I successfully removed my stock stereo by following the DIY guide written by P11SR20DET (thanks!). However my stock stereo harness is a bit different from the one in his write up. I managed to sort out the front and rear speakers with the assistance of a AA battery. Now I am stuck on the following:










On my double din 7" touch screen deck I bought from ebay all I have left to connect is the +12V, accessory and ground. Now from the picture above which one is which and which two won't be used? I don't want to keep guessing as I have already tried what I thought was what P11SR20DET was referring to without any luck  It's 1:40am and going to bed now but if anyone knows what each wire corresponds to in the picture above please help!

Thanks in advance guys!

Mike


----------



## mwong168 (Sep 20, 2010)

Problem solved... sort of. I determined using a test light that the grey/blue wire is ACC but the other four I have no clue what they were. I was expecting to find a +12V constant there but nothing would light up. I know my ground on my test light was good cause I was able to determine the ACC wire. Anyhow, I just cut and taped up the other four and ran a wire from the fuse panel from the cigarette lighter to get my +12V constant and now my deck is installed and working. 

By the way, I called the dealer and spoke to someone in service and asked if they could pull up a stereo wiring harness for my deck and they said they don't have it. Then I ask him what kind of bulbs are in my fogs and he drew a blank like the parts guy. Way to go Nissan Canada :lame: I love the car but I'm finding out local support for this car is non existent just like aftermarket parts for it. This forum and the australlian x-trail forums are great and have tons of information. Thanks anyways guys.


----------



## aussietrail (Sep 24, 2004)

Hi Mike, I have answered your question on the Australian Forum, but I will copy my answer here for the benefit of others wanting to know:

Wires designation as follows:

* battery +ve is Yellow/Green
* ACC is Grey/Blue
* Light Switch Red/Blue
* Antenna Amp Power is Yellow/Red

There is no dedicated ground wire on the factory harness, as the head unit is being grounded through one of the mounting screws directly to the chassis.

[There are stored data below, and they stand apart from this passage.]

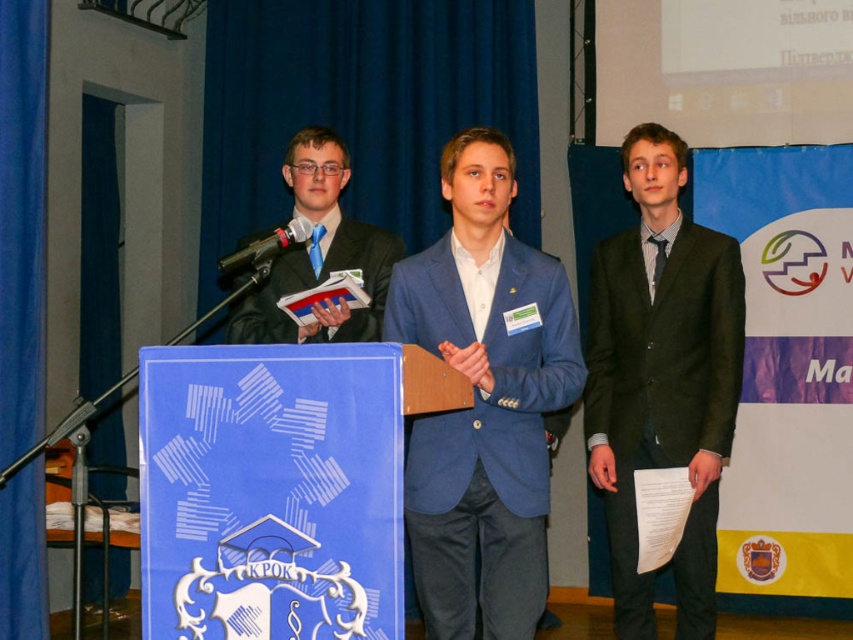
Does point (734, 310) lie behind point (270, 285)?

No, (734, 310) is closer to viewer.

Looking at this image, measure the distance between dark gray suit at right and camera.

dark gray suit at right is 3.73 meters away from camera.

Image resolution: width=853 pixels, height=640 pixels. Identify the location of dark gray suit at right. (662, 378).

Which is below, matte black suit at center or black metallic microphone at center?

Positioned lower is black metallic microphone at center.

Between matte black suit at center and black metallic microphone at center, which one appears on the right side from the viewer's perspective?

matte black suit at center is more to the right.

What do you see at coordinates (318, 253) in the screenshot? This screenshot has height=640, width=853. I see `matte black suit at center` at bounding box center [318, 253].

At what (x,y) coordinates should I click in order to perform the action: click on matte black suit at center. Please return your answer as a coordinate pair (x, y). The width and height of the screenshot is (853, 640). Looking at the image, I should click on (318, 253).

Who is more forward, (x=711, y=509) or (x=479, y=536)?

Point (x=479, y=536)

The height and width of the screenshot is (640, 853). What do you see at coordinates (662, 378) in the screenshot?
I see `dark gray suit at right` at bounding box center [662, 378].

You are a GUI agent. You are given a task and a screenshot of the screen. Output one action in this format:
    pyautogui.click(x=<x>, y=<y>)
    Task: Click on the dark gray suit at right
    This screenshot has width=853, height=640.
    Given the screenshot: What is the action you would take?
    pyautogui.click(x=662, y=378)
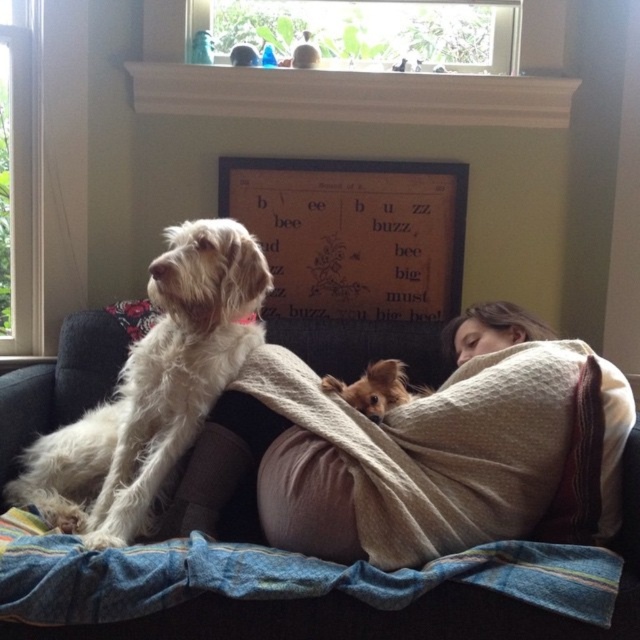
Describe the element at coordinates (420, 451) in the screenshot. This screenshot has width=640, height=640. I see `beige knitted blanket at center` at that location.

Does beige knitted blanket at center lie in front of denim fabric blanket at lower center?

No, beige knitted blanket at center is further to the viewer.

Find the location of a particular element. The image size is (640, 640). beige knitted blanket at center is located at coordinates (420, 451).

Which is behind, point (166, 596) or point (477, 621)?

The point (477, 621) is more distant.

Is point (68, 600) in front of point (1, 476)?

That is True.

Is point (250, 593) behind point (179, 616)?

No, it is in front of (179, 616).

Find the location of `denim fabric blanket at lower center`. denim fabric blanket at lower center is located at coordinates (275, 576).

Is the position of beige knitted blanket at center less distant than that of wooden bulletin board at center?

Yes, it is in front of wooden bulletin board at center.

Is beige knitted blanket at center smaller than wooden bulletin board at center?

No.

Is point (465, 392) farther from camera compared to point (372, 164)?

No, (465, 392) is in front of (372, 164).

I want to click on beige knitted blanket at center, so click(420, 451).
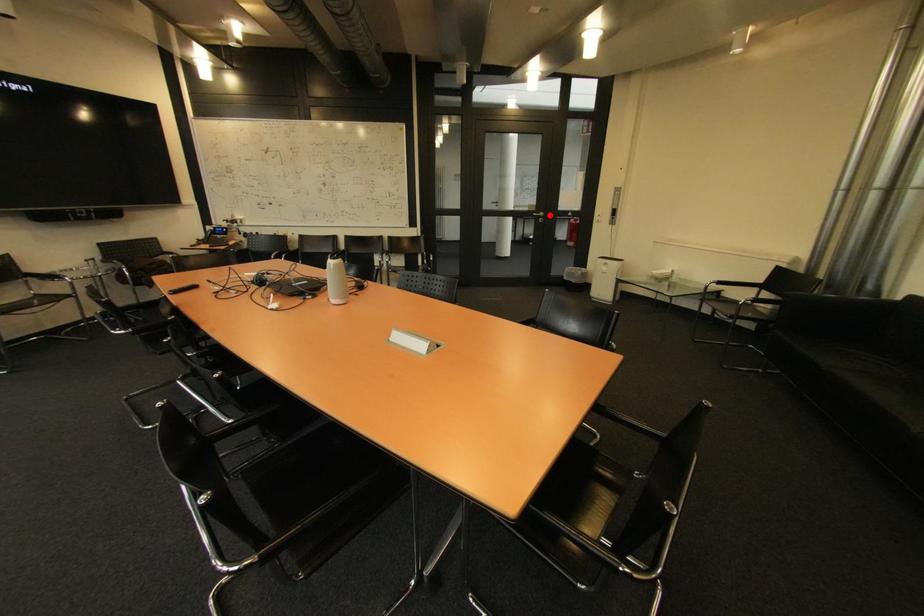
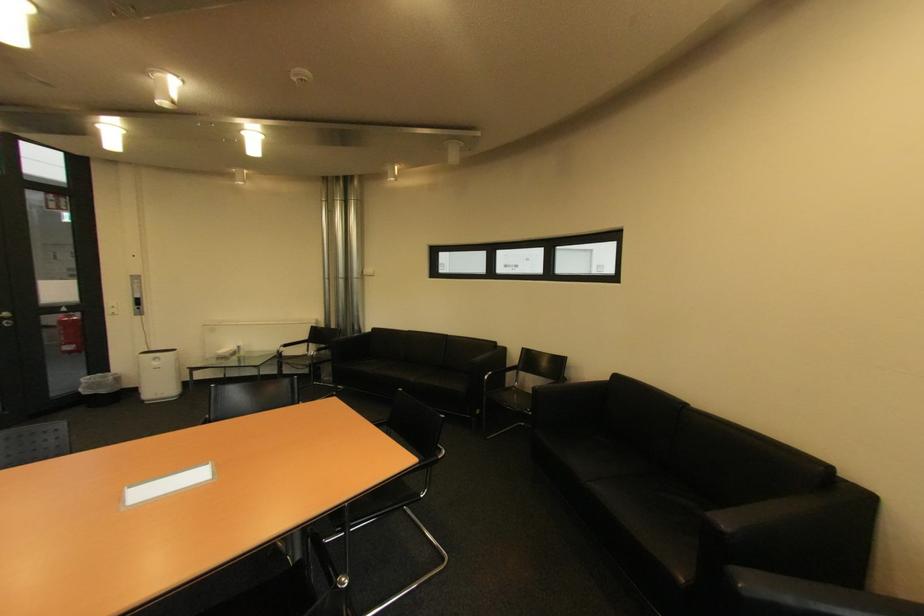
Question: I am providing you with two images of the same scene from different viewpoints. Image1 has a red point marked. In image2, the corresponding 3D location appears at what relative position? Reply with the corresponding letter.

Choices:
 (A) Closer
 (B) Farther

Answer: (B)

Please note also that it is much easier to buy an ISO adapter harness which would like your factory harness with the aftermarket one. This would save you from cutting any wires.


----------



## bestvader (May 25, 2009)

I have a 2006 Bona Vista Edition (in Canada) and I used the Best Kits BHA7550 wiring harness - worked like a charm and I picked it up for $3 on ebay.


----------